■ Request ■
Find and copy each line of the records where the string "with" shows up.

....................

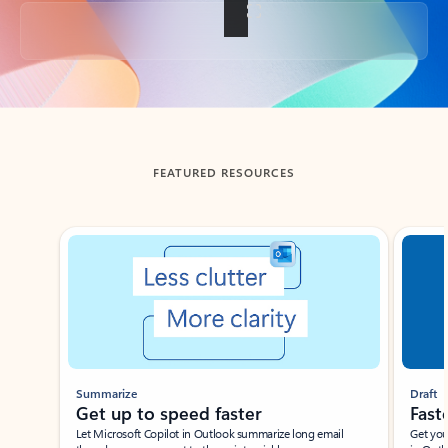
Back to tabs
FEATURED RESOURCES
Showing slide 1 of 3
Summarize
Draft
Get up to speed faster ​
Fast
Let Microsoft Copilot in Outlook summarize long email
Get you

....................

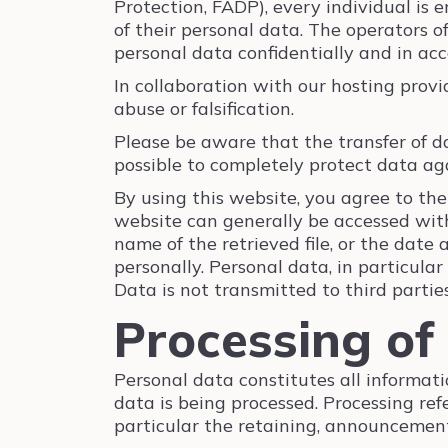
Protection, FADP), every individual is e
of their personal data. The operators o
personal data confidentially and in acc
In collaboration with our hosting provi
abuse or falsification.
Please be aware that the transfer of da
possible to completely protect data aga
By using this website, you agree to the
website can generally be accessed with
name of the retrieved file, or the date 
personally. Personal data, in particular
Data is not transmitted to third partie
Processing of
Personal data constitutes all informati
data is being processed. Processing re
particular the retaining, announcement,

....................

■ Task response ■
In collaboration with our hosting provi
website can generally be accessed with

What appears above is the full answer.